Reticular Dysgenesis

Reticular dysgenesis (RD) is a rare form of severe immunodeficiency that is usually fatal unless a successful stem cell transplant is performed. RD is characterized by combined immunodeficiency and neutropenia. In 1959, de Vaal and Seynhaeve first described and since then, fewer than 30 cases have been described. The genetic basis for RD is not known. Both males and females are affected. Consanguinity has been noted in several families, suggesting an autosomal inheritance. Because of the profound level of immunodeficiency, RD is apparent within the newborn period. The pathology of the lymphoid tissues is similar to that observed in severe combined immunodeficiency (SCID). The thymus is small and dysplastic, containing mainly epithelioid cells but without Hassall corpuscles or thymocytes. Lymph nodes, tonsils, and Peyer patches are absent or small with markedly reduced numbers of lymphocytes. The spleen may be normal in size, but the number of lymphocytes is markedly reduced, and periarterial cuffing is absent. Erythrophagocytosis is observed in the spleen, bone marrow, and liver. The bone marrow may contain normal numbers of erythroid precursors and megakaryocytes; however, cells of the myeloid series are usually not observed. The circulating T lymphocytes are nonfunctional and do not respond to mitogenic stimulation. Langerhans cells are absent in patients with RD. In contrast, macrophages and monocytes are present. These findings suggest that the genetic defect responsible for RD may participate in the expansion of progenitors of the T lymphocytes and neutrophils but not of the B lymphocytes or monocytes.
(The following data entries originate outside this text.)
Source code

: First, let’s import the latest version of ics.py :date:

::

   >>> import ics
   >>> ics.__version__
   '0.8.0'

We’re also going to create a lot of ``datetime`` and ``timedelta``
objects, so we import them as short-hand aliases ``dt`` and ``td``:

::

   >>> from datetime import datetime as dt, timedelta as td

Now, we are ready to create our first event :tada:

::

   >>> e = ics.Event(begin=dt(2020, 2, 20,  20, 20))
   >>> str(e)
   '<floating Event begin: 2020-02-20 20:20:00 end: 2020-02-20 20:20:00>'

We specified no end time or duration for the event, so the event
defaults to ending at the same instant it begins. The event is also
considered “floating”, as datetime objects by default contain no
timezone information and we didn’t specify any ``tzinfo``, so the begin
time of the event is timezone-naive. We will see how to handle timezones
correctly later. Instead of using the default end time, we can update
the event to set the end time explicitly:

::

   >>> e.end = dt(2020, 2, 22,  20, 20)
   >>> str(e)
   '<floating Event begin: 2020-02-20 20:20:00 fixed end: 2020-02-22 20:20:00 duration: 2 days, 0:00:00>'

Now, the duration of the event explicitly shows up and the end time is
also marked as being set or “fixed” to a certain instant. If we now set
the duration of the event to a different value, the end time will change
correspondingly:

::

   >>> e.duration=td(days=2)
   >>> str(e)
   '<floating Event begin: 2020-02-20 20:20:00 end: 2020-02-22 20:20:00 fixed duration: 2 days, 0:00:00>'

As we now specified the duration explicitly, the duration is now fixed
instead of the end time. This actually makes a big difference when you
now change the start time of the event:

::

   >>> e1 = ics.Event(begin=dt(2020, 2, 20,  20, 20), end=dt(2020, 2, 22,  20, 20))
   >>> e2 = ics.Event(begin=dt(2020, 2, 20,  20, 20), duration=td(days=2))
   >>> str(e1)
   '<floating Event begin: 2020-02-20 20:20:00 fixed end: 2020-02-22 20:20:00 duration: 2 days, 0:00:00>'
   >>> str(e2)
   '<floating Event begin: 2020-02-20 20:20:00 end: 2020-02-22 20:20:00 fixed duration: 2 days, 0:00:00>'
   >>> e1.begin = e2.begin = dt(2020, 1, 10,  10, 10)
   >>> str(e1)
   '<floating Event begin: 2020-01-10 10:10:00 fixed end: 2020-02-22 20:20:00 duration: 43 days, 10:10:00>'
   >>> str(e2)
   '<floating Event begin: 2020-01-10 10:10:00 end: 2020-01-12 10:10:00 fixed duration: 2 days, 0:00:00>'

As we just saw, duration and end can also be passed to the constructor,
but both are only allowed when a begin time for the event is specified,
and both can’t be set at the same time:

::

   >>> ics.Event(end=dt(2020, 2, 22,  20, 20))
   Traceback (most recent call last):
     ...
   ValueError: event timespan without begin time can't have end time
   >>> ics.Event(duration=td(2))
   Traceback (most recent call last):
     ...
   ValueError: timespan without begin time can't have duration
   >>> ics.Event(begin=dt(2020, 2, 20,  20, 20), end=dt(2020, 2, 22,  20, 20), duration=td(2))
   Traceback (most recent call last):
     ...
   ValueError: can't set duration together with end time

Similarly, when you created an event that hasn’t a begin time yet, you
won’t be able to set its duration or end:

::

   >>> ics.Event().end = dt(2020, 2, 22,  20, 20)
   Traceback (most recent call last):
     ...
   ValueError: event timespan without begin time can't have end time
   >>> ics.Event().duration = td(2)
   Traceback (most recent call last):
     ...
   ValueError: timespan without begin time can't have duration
Other extrinsic factors may be responsible for the Langerhans cell defect. RD is an extremely rare disorder and is often classified as a variant of SCID. The frequency of SCID is estimated at 1 case per 100,000 people, and the incidence of patients with RD is estimated at less than 1 case per 3-5 million people. Because of the severity of the immunodeficiency, patients with RD die early in life unless they receive a stem cell transplant.